You are more than welcome for the kind comments Kier, and well deserved. I have researched, watched and thoroughly absorbed all layout creations, to plant in my head what I want to achieve and emulate with my own creation. With a fictional layout it wants to recreate real life, with the compromises and reality of the space provided. But what you have created has pushed the boundaries of what a layout should be, not only on visual scenic areas, but functionality.... The first thing I agree on is the compromise and lack of imagination to railway builders. I have never understood how a 3rd, 4th, or any ridiculous looking radius curve should be even thought of as a scenic part of a layout, and that is why my modelling philosophy echos real life.
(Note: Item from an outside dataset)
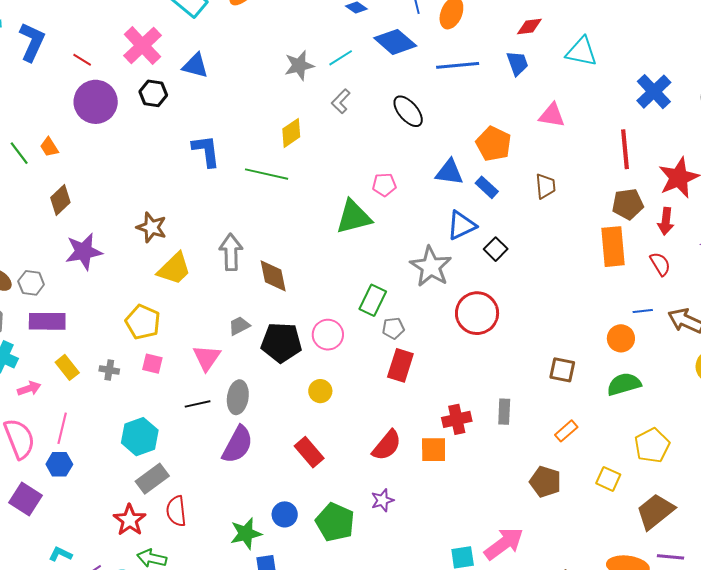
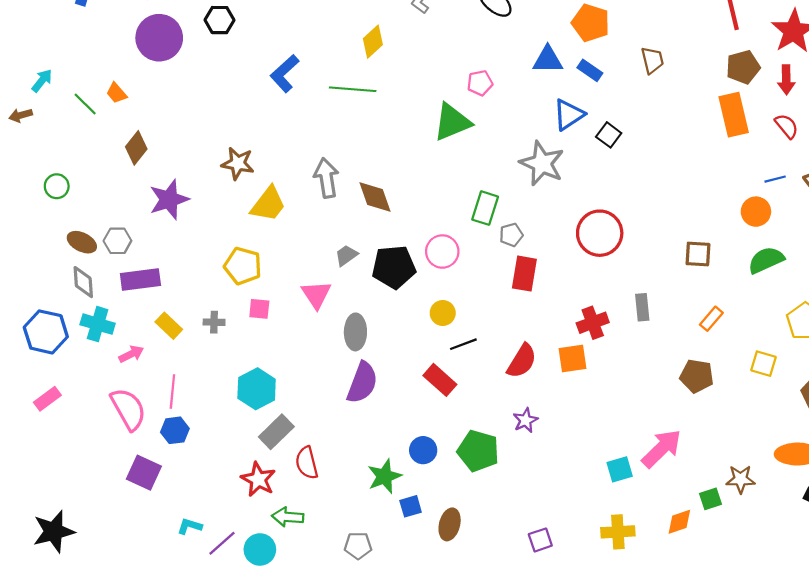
blue L-shape: (206, 151) -> (285, 74), turned -117
red circle: (477, 313) -> (600, 233), moved
black line: (198, 404) -> (463, 344), moved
Very much like a layout being modelled as like a piece of land was chosen in real life and dropped into your railway room.

 

As my attention to detail is so ridiculous and I am never happy till it looks right, your layout just chimed at me as a level of excellence that should be aimed at.
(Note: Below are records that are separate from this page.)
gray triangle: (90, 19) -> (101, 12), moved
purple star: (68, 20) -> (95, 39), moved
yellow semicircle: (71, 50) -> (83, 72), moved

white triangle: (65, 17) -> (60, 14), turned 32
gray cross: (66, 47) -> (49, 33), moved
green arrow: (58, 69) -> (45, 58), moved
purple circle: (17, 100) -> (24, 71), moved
Thank you for your advice on your development of the retaining walls, and I must admit didn't think of Hornby as being such a well recreation of a retaining wall as i first thought. Great idea to make moulds from existing walls. I will explore the process.

 

Again I agree on the excitement and planning that goes into the surrounding architecture of a layout... That is what brings everything to life, and I can't remember who said it, but " A layout should be created by a railway built through a landscape, not a landscape built around a railway"

 

Many thanks for you reply and encouragement, and I will make sure to showing you further developments on the layout.